Разумеется, я не отказывался от таких приглашений. Тем более что они не были частыми. Ну, может, раза три или четыре приезжал я вот так к нему «за песнями» в Академгородок, в его обычную трёхкомнатную, а потом и расширенную квартиру. Впрочем, комнат мне считать не приходилось. Мы обычно сразу из коридора следовали на кухню, Марья Семёновна собирала на стол. Появлялся ещё кто-нибудь из астафьевских друзей и знакомых, иногда — приезжих. И вот после рюмки-другой русской горькой начиналась («она сама скажет!») песня. Запевал или «заказывал» очередную, как правило, Виктор Петрович. Но порою «под занавес», уже «подготовленный» воспоминаниями и песнями, я сам заводил свои «коронные» из старинки: «Сронила колечко», «Чёрный ворон», «Ехал Ваня с базару»,— в собственной, так сказать, интерпретации. И тут уж он прощал мне инициативу, соглашался на роль ведомого и охотно поддерживал меня, а то и просто слушал. Песни эти ему явно нравились, и, кажись, против моей «обработки» их он тоже ничего не имел. Подпевала и Марья Семёновна.

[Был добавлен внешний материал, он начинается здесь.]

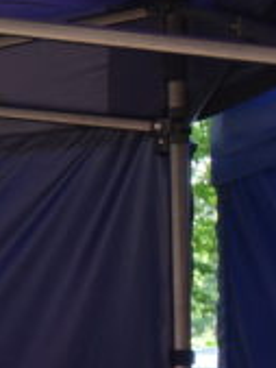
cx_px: -802
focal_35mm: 210
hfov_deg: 6.0
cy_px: 347
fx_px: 2230
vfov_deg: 9.4
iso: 125
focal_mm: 13.1
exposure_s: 1/80
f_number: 2.8
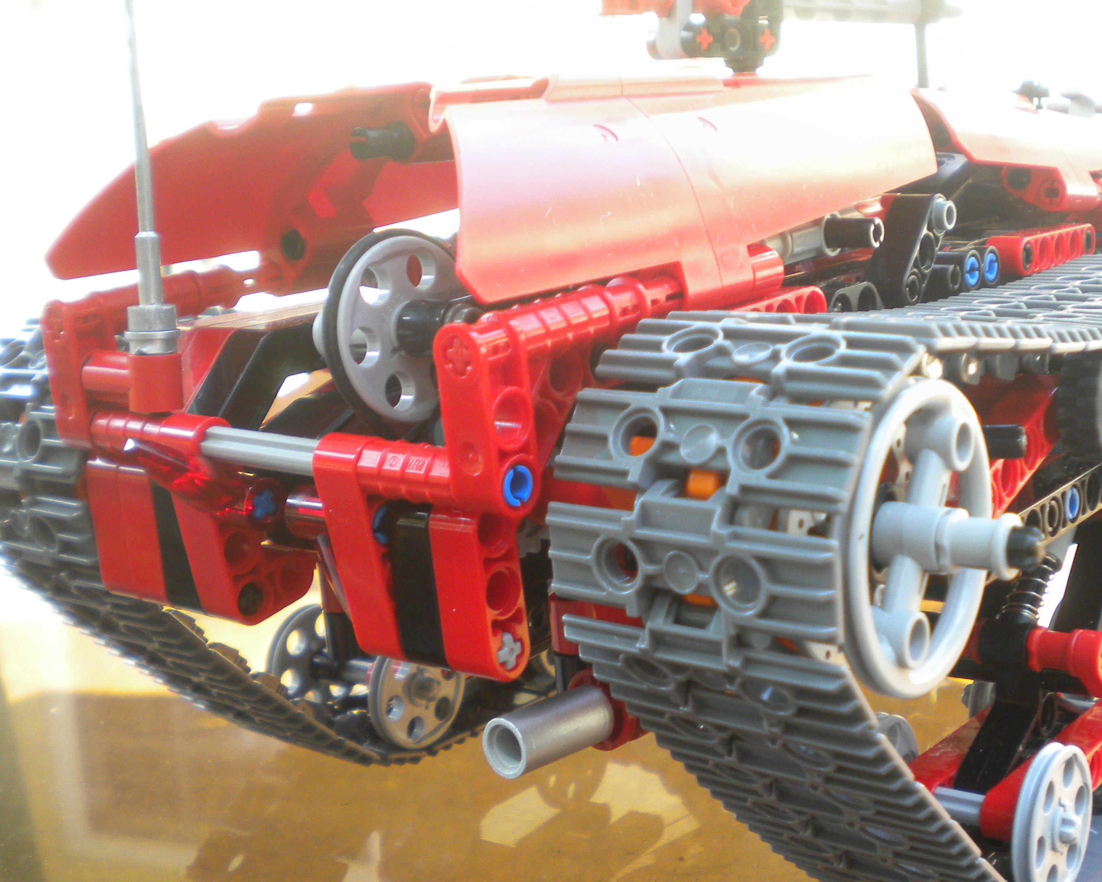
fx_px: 1500
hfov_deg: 40.0
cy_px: 436
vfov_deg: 32.7
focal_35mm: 46
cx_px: 703
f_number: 3.1
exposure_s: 1/63.1
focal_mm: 6.3
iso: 99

Раза два-три мы наезжали к нему в Академгородок собкоровским «десантом». Со многими корреспондентами центральных газет он поддерживал приятельские и деловые отношения, частенько выступал — в «Совраске», в «Комсомолке», «Правде», в «моих» «Известиях». Но с одним собкором, привезённым нами в гости к мэтру, однажды вышел прокол. Он напросился именно как певун и действительно был таковым. Прихватил даже гитару с собой. И поначалу всё шло как по писаному. Были общие песни, было соло певца-гитариста, одобряемое всеми, включая хозяина. Но, разгорячившись, незадачливый гость опрометчиво затеял с ним спор о каком-то пустяке. А «классик» не любил, когда ему противоречат. Он был огорчён и раздосадован дерзостью молодого газетного щелкопёра. Пришлось мне взять в охапку подопечного коллегу и унести в машину. Тоже — под общее одобрение, в том числе — хозяина.
Но это был случай исключительный. И на моих глазах — единственный, когда гость Астафьева перебрал. Обычно же у него больше говорили и пели, нежели пили. По крайней мере, при мне, знавшем, что хозяин любит и ценит хорошую русскую песню, такую протяжную и такую сердечную...
Не знаю, пел ли песни «поздний» Астафьев в товарищеском кругу. И если пел, то какие? Впрочем, песня ведь — «она сама скажет», как мудро заметил когда-то другой мой земляк Никифор Алексеевич, простой русский старик.